▸ THE DATA
-.-.-

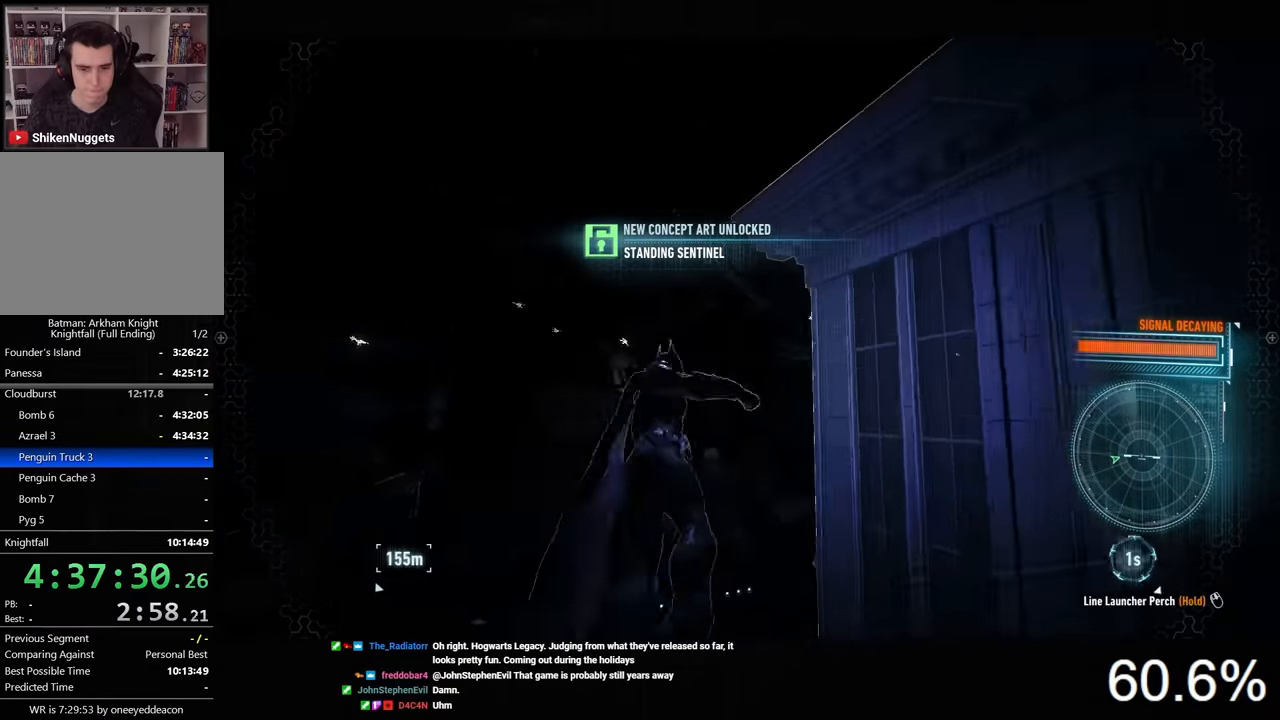
{"keys": ["space"], "mouse": [], "mouse_move": "left", "events": [[100, "mouse_wheel", "up"]]}
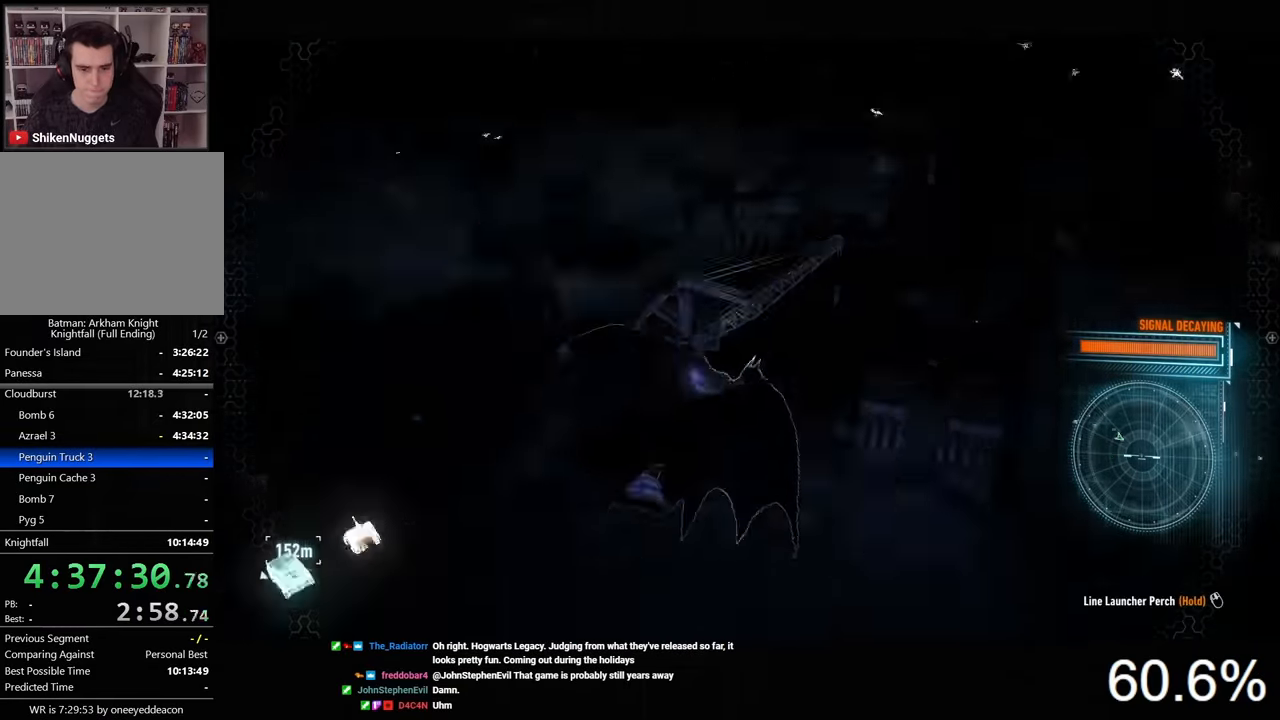
{"keys": ["space"], "mouse": [], "mouse_move": "still", "events": []}
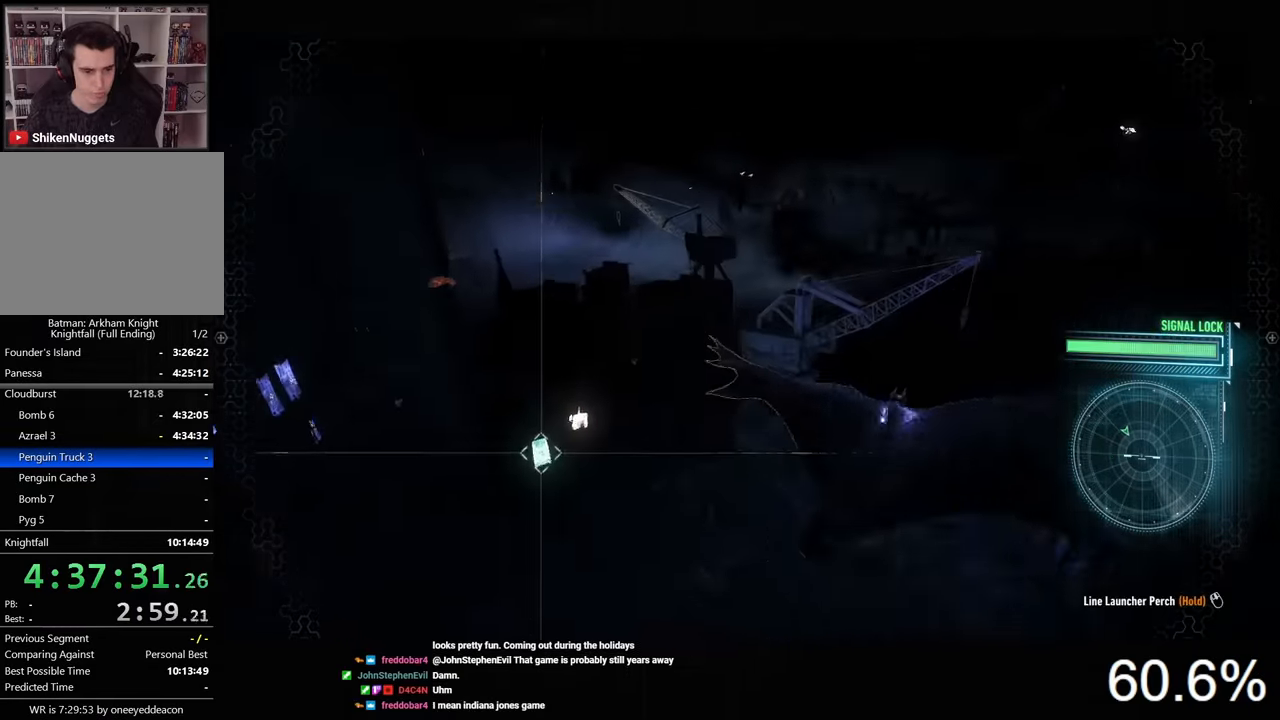
{"keys": ["space"], "mouse": [], "mouse_move": "still", "events": []}
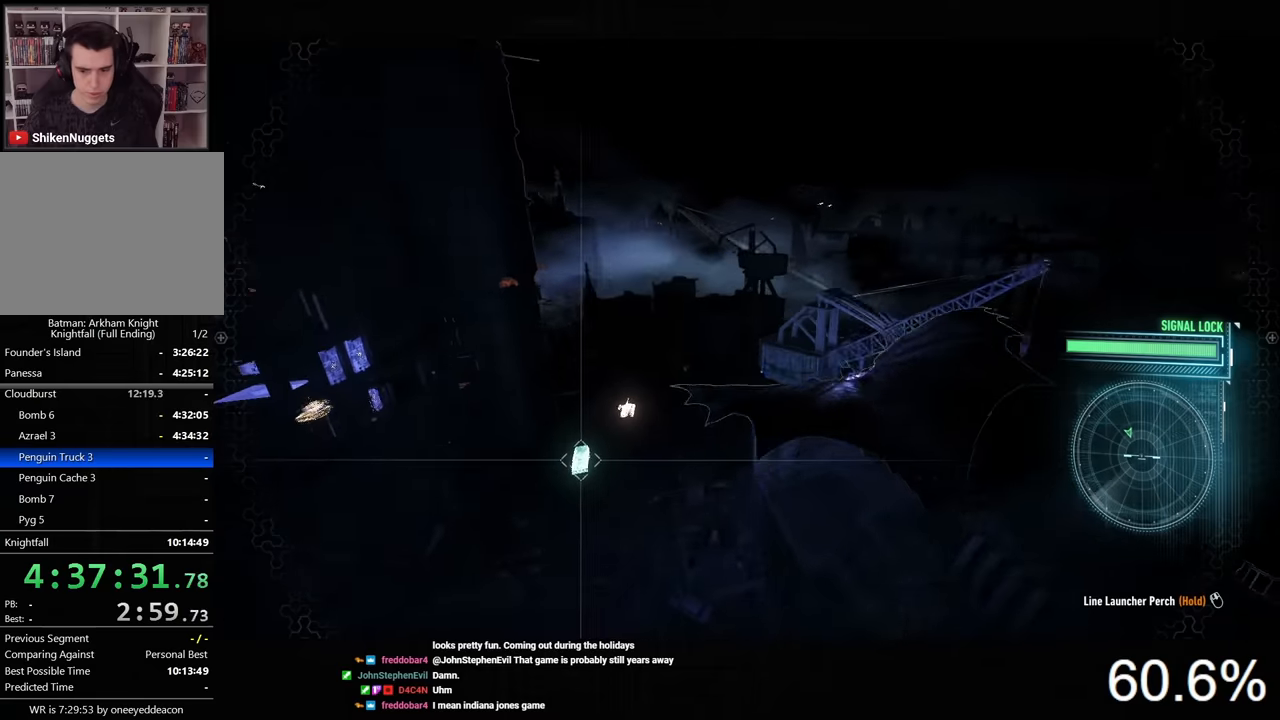
{"keys": ["space"], "mouse": [], "mouse_move": "left", "events": [[100, "x", "down"], [200, "x", "up"]]}
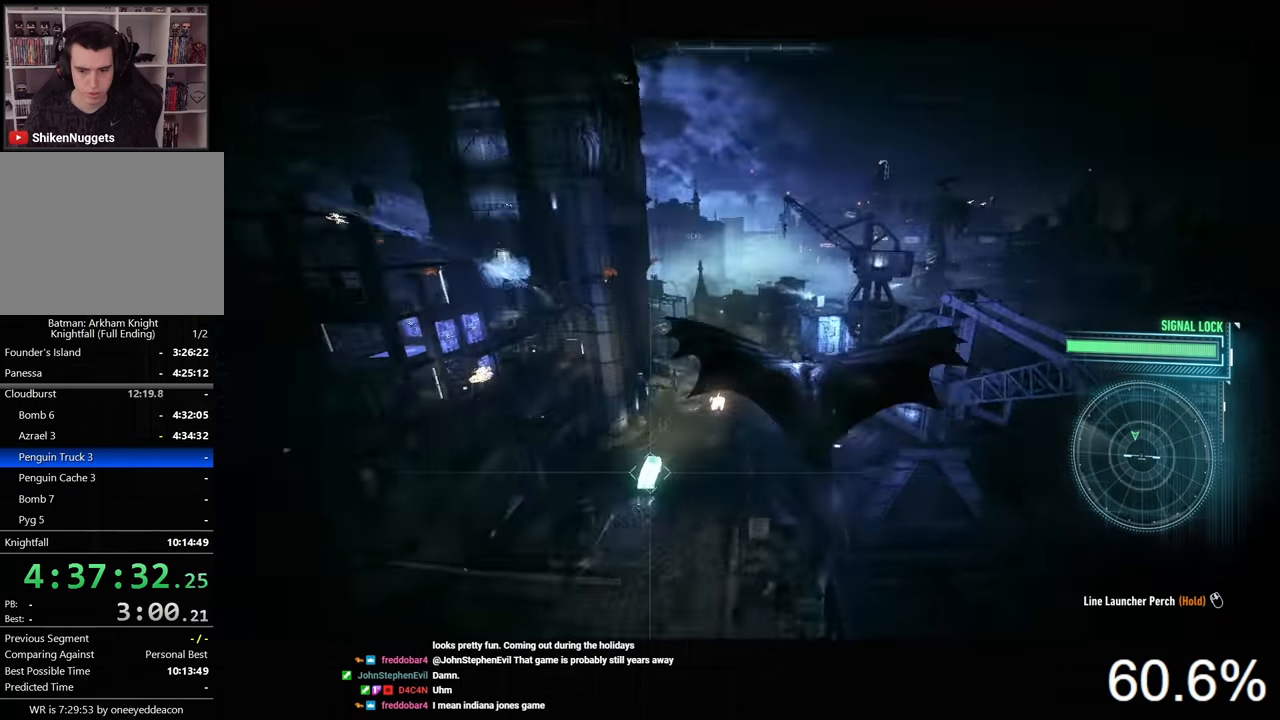
{"keys": ["space"], "mouse": [], "mouse_move": "left", "events": []}
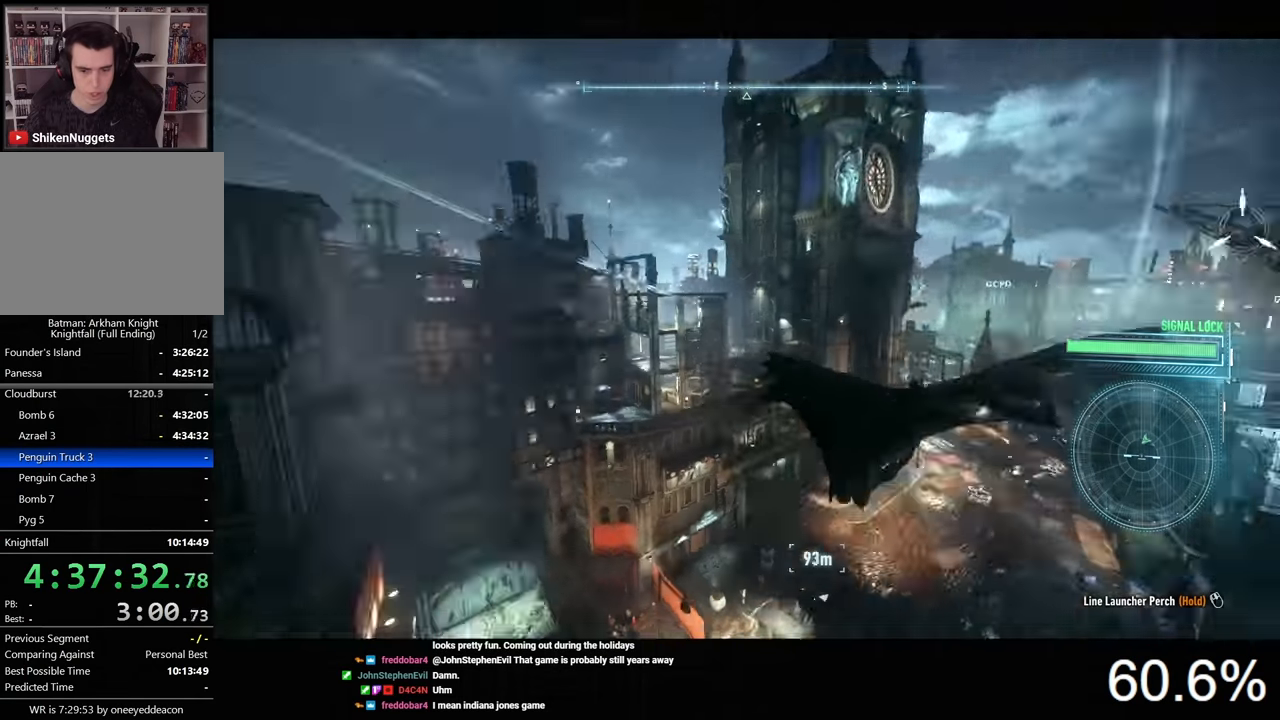
{"keys": ["space"], "mouse": [], "mouse_move": "still", "events": []}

-.-.-

▸ DIRECTIONS FOR THIS TASK
Read through the entries above and copy each line that has the string "left" in it.

▸ RESULT
{"keys": ["space"], "mouse": [], "mouse_move": "left", "events": [[100, "mouse_wheel", "up"]]}
{"keys": ["space"], "mouse": [], "mouse_move": "left", "events": [[100, "x", "down"], [200, "x", "up"]]}
{"keys": ["space"], "mouse": [], "mouse_move": "left", "events": []}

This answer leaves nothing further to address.